● ACTION ITEM:
Scan the material below, then work out how many of its lines contain the word "buttons"; reply with that number only.

● ENTRIES PROVIDED:
──────────────────────────────
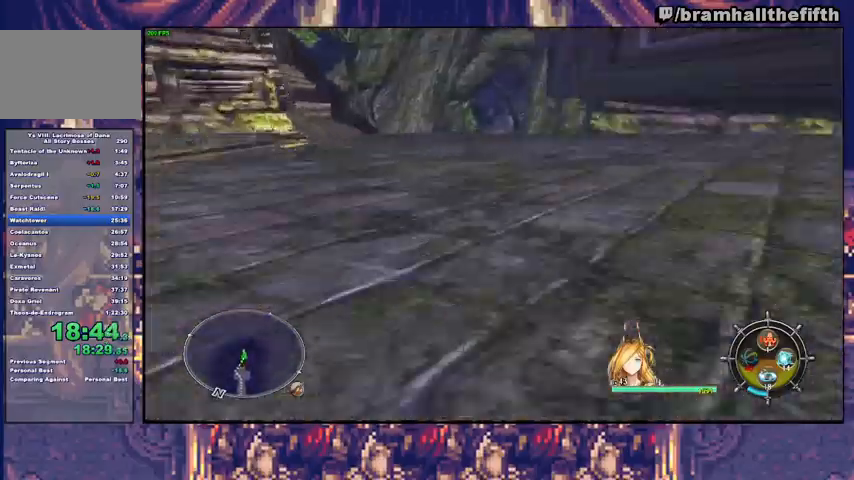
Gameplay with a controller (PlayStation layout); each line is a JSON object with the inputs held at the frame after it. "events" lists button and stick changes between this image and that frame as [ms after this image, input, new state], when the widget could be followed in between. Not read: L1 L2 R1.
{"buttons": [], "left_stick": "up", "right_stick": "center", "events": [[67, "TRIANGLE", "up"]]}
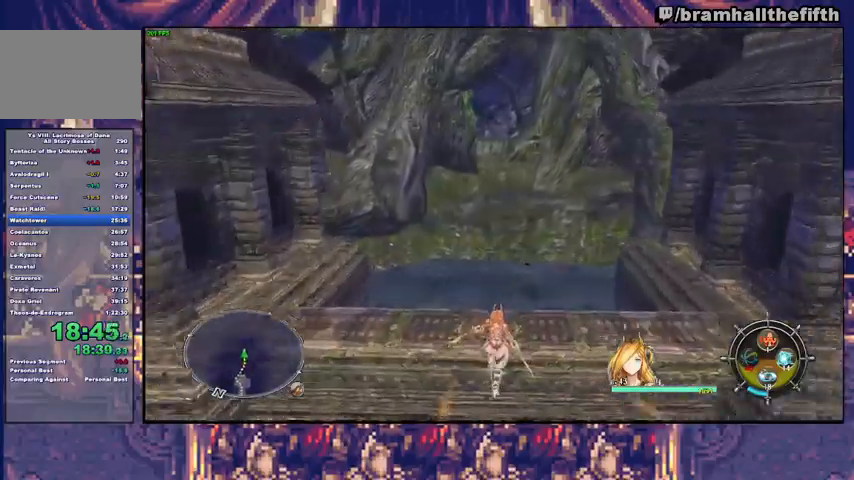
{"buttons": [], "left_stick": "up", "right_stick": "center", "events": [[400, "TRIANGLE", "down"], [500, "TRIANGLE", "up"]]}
──────────────────────────────
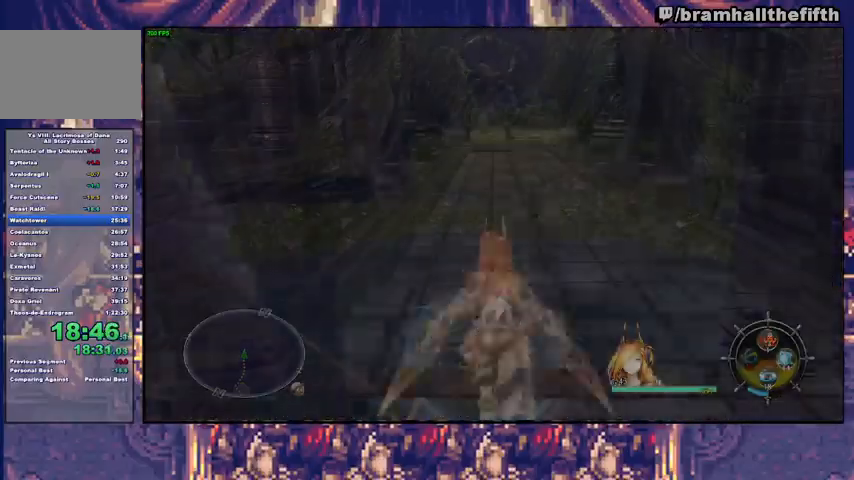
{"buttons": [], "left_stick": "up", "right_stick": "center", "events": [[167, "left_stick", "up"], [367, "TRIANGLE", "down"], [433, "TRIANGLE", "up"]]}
──────────────────────────────
● WRITTEN REPLY:
3